*EXERCISE GOAL:*
In the article on military contractors, how much profit may the companies make from war support efforts?
***** TEXT BLOCK
Posted on 9-5-2002
Terrorism's
Corporate Gravy Train
By Pratap Chatterjee*, Special to CorpWatch www.corpwatch.org
Queenstown, Vogaria, West Africa -- On July 16, 2000, United
States Army
scrambled to deploy troops at the request of the embattled Vogarian
government in a top secret mission code named Operation Restore
Order.
Political and economic instability, factional fighting outside
the capital
of Queenstown created large numbers of displaced civilians.
Large-scale
famine and disease were feared. In five days the U.S. Army teamed
up with a
private company in Texas to deploy and assemble a military camp
out of a
pre-fabricated kit known as Force Provider to assist the Vogarians.
Vogaria, of course, is a fictional country but the military
exercise --
which took place at Fort McPherson, Georgia and the Diamond
Reserve Center
in Louisiana -- could not be more real. The Logistics Civil
Augmentation
Program's War Fighter Exercise 2000 was the first ever Department
of
Defense simulation of civilian contractors assisting the army
in rapid
response assembly of military bases in a war situation.
The U.S. military has always relied on private contractors to
provide some
basic services such as construction, dating back as far as the
Civil War.
But today as much as 10% of the emergency U.S. army operations
overseas are
contracted out to private companies run by former government
and military
officials. These private companies operate with no public oversight
despite
the fact that these contractors work just behind the battle
lines. The
companies are allowed to make up to nine percent in profit out
of these war
support efforts. And experience so far has shown that the companies
are not
above skimming more profits off the top if they can.
Brown & Root Joins the War on Terrorism
Employees of Brown & Root, a subsidiary of Vice President
Dick Cheney's
former company, Halliburton Corporation of Dallas, Texas, are
set to arrive
at the Bagram airbase in southern Afghanistan in late April
or early May
2002 (the exact date is classified) to take over the support
services a
Force Provider camp. They are also scheduled to arrive at the
Khanabad
airbase in Uzbekistan, one of the main military support stations
for the
war in Afghanistan, to run three Air Force Harvest Eagle camps
(an earlier
version of Force Provider) for the 1,500 U.S troops based there
since
October, according to Daniel McGinty, a spokesman at the Defense
Contract
Management Agency.
**********
***** SOURCE DATA
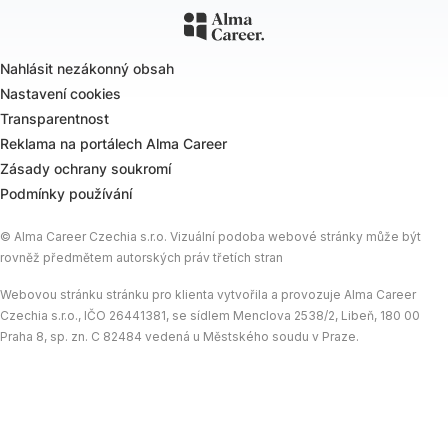
Nahlásit nezákonný obsah
Nastavení cookies
Transparentnost
Reklama na portálech Alma Career
Zásady ochrany soukromí
Podmínky používání
© Alma Career Czechia s.r.o. Vizuální podoba webové stránky může být
rovněž předmětem autorských práv třetích stran
Webovou stránku stránku pro klienta vytvořila a provozuje Alma Career
Czechia s.r.o., IČO 26441381, se sídlem Menclova 2538/2, Libeň, 180 00
Praha 8, sp. zn. C 82484 vedená u Městského soudu v Praze.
**********
*COMPLETED TASK:*
Up to nine percent.